Submitted to: Salmonella and Salmonellosis International Symposium
Publication Type: Abstract Only
Publication Acceptance Date: 7/25/1997
Publication Date: N/A
Citation: N/A Interpretive Summary:
Technical Abstract: Salmonella choleraesuis (SC) is a host adaptive pathogen of economic importance to the swine industry. In order to establish a model for experimental infection, we orally challenged newly weaned pigs (10 pigs per group) with 3 levels of SC. The challenge strain used was resistant to both nalidixic acid and novobiocin. Seven days post challenge, all pigs were necropsied and tonsils, ileocolic lymph nodes, and cecal contents were collected. Tissue samples and cecal contents were enriched for Salmonella. Colonies recovered on Brilliant Green Agar containing nalidixic acid and novobiocin were examined for typical Salmonella type morphology; suspect colonies were tested further with Salmonella O Antiserum.
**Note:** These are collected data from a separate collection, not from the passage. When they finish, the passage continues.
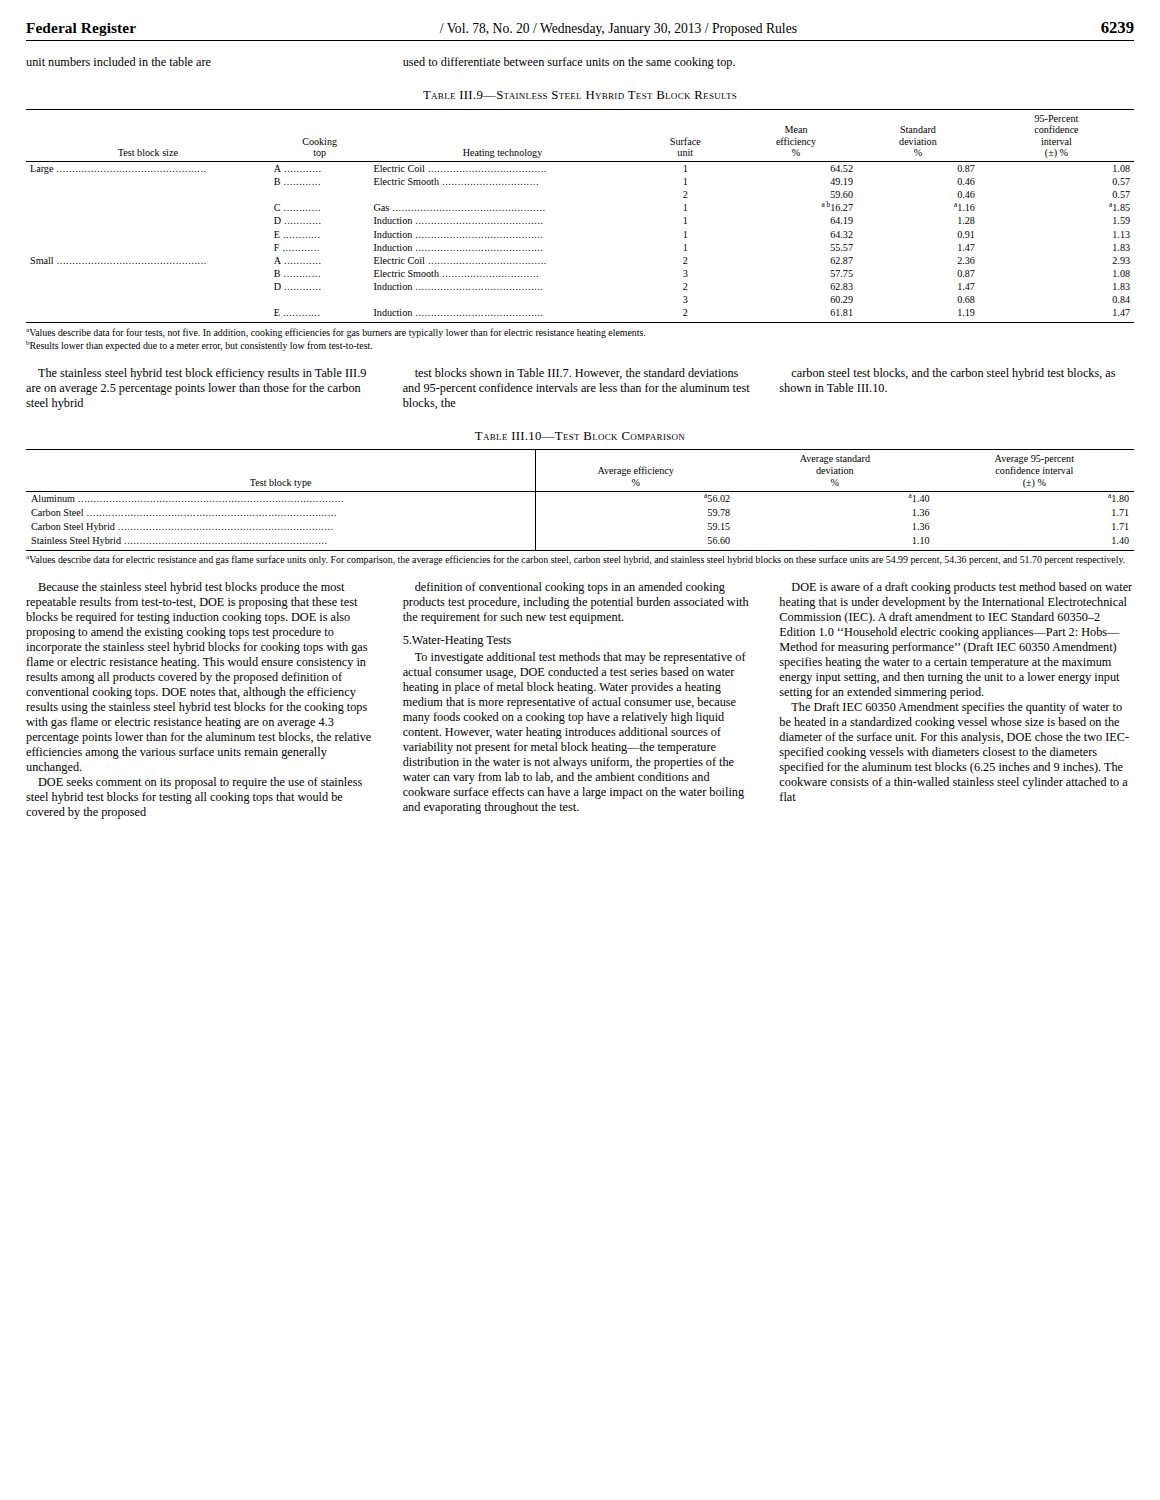Federal Register
/ Vol. 78, No. 20 / Wednesday, January 30, 2013 / Proposed Rules
6239
unit numbers included in the table are
used to differentiate between surface units on the same cooking top.
Table III.9—Stainless Steel Hybrid Test Block Results
| Test block size | Cooking top | Heating technology | Surface unit | Mean efficiency % | Standard deviation % | 95-Percent confidence interval (±) % |
| --- | --- | --- | --- | --- | --- | --- |
| Large ................................................ | A ............ | Electric Coil ...................................... | 1 | 64.52 | 0.87 | 1.08 |
| | B ............ | Electric Smooth ............................... | 1 | 49.19 | 0.46 | 0.57 |
| | | | 2 | 59.60 | 0.46 | 0.57 |
| | C ............ | Gas ................................................. | 1 | a b 16.27 | a 1.16 | a 1.85 |
| | D ............ | Induction ......................................... | 1 | 64.19 | 1.28 | 1.59 |
| | E ............ | Induction ......................................... | 1 | 64.32 | 0.91 | 1.13 |
| | F ............ | Induction ......................................... | 1 | 55.57 | 1.47 | 1.83 |
| Small ................................................ | A ............ | Electric Coil ...................................... | 2 | 62.87 | 2.36 | 2.93 |
| | B ............ | Electric Smooth ............................... | 3 | 57.75 | 0.87 | 1.08 |
| | D ............ | Induction ......................................... | 2 | 62.83 | 1.47 | 1.83 |
| | | | 3 | 60.29 | 0.68 | 0.84 |
| | E ............ | Induction ......................................... | 2 | 61.81 | 1.19 | 1.47 |
aValues describe data for four tests, not five. In addition, cooking efficiencies for gas burners are typically lower than for electric resistance heating elements.
bResults lower than expected due to a meter error, but consistently low from test-to-test.
The stainless steel hybrid test block efficiency results in Table III.9 are on average 2.5 percentage points lower than those for the carbon steel hybrid
test blocks shown in Table III.7. However, the standard deviations and 95-percent confidence intervals are less than for the aluminum test blocks, the
carbon steel test blocks, and the carbon steel hybrid test blocks, as shown in Table III.10.
Table III.10—Test Block Comparison
| Test block type | Average efficiency % | Average standard deviation % | Average 95-percent confidence interval (±) % |
| --- | --- | --- | --- |
| Aluminum ..................................................................................... | a 56.02 | a 1.40 | a 1.80 |
| Carbon Steel ................................................................................ | 59.78 | 1.36 | 1.71 |
| Carbon Steel Hybrid ..................................................................... | 59.15 | 1.36 | 1.71 |
| Stainless Steel Hybrid ................................................................. | 56.60 | 1.10 | 1.40 |
aValues describe data for electric resistance and gas flame surface units only. For comparison, the average efficiencies for the carbon steel, carbon steel hybrid, and stainless steel hybrid blocks on these surface units are 54.99 percent, 54.36 percent, and 51.70 percent respectively.
Because the stainless steel hybrid test blocks produce the most repeatable results from test-to-test, DOE is proposing that these test blocks be required for testing induction cooking tops. DOE is also proposing to amend the existing cooking tops test procedure to incorporate the stainless steel hybrid blocks for cooking tops with gas flame or electric resistance heating. This would ensure consistency in results among all products covered by the proposed definition of conventional cooking tops. DOE notes that, although the efficiency results using the stainless steel hybrid test blocks for the cooking tops with gas flame or electric resistance heating are on average 4.3 percentage points lower than for the aluminum test blocks, the relative efficiencies among the various surface units remain generally unchanged.
DOE seeks comment on its proposal to require the use of stainless steel hybrid test blocks for testing all cooking tops that would be covered by the proposed
definition of conventional cooking tops in an amended cooking products test procedure, including the potential burden associated with the requirement for such new test equipment.
5.Water-Heating Tests
To investigate additional test methods that may be representative of actual consumer usage, DOE conducted a test series based on water heating in place of metal block heating. Water provides a heating medium that is more representative of actual consumer use, because many foods cooked on a cooking top have a relatively high liquid content. However, water heating introduces additional sources of variability not present for metal block heating—the temperature distribution in the water is not always uniform, the properties of the water can vary from lab to lab, and the ambient conditions and cookware surface effects can have a large impact on the water boiling and evaporating throughout the test.
DOE is aware of a draft cooking products test method based on water heating that is under development by the International Electrotechnical Commission (IEC). A draft amendment to IEC Standard 60350–2 Edition 1.0 ‘‘Household electric cooking appliances—Part 2: Hobs—Method for measuring performance’’ (Draft IEC 60350 Amendment) specifies heating the water to a certain temperature at the maximum energy input setting, and then turning the unit to a lower energy input setting for an extended simmering period.
The Draft IEC 60350 Amendment specifies the quantity of water to be heated in a standardized cooking vessel whose size is based on the diameter of the surface unit. For this analysis, DOE chose the two IEC-specified cooking vessels with diameters closest to the diameters specified for the aluminum test blocks (6.25 inches and 9 inches). The cookware consists of a thin-walled stainless steel cylinder attached to a flat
A dose dependent relationship was observed with SC being cultured from tissues of 1, 4, and 10 of the pigs challenged with 10**4, 10**6, and 10**8 CFU, respectively. Shedding SC, as determined by daily culture of rectal swabs, was also increased when pigs were dosed with 10**4, 10**6, and 10**8 CFU as the percentages of pigs culturing positive were 0, 10, and 70%, respectively. Likewise, the percentages of pigs exhibiting a temperature of more than 103.6oC at some time post challenge were 10, 20, and 50% for those dosed with 10**4, 10**6, and 10**8 CFU SC, respectively. These data indicate that the optimal oral dose of SC is greater than 10**6 CFU.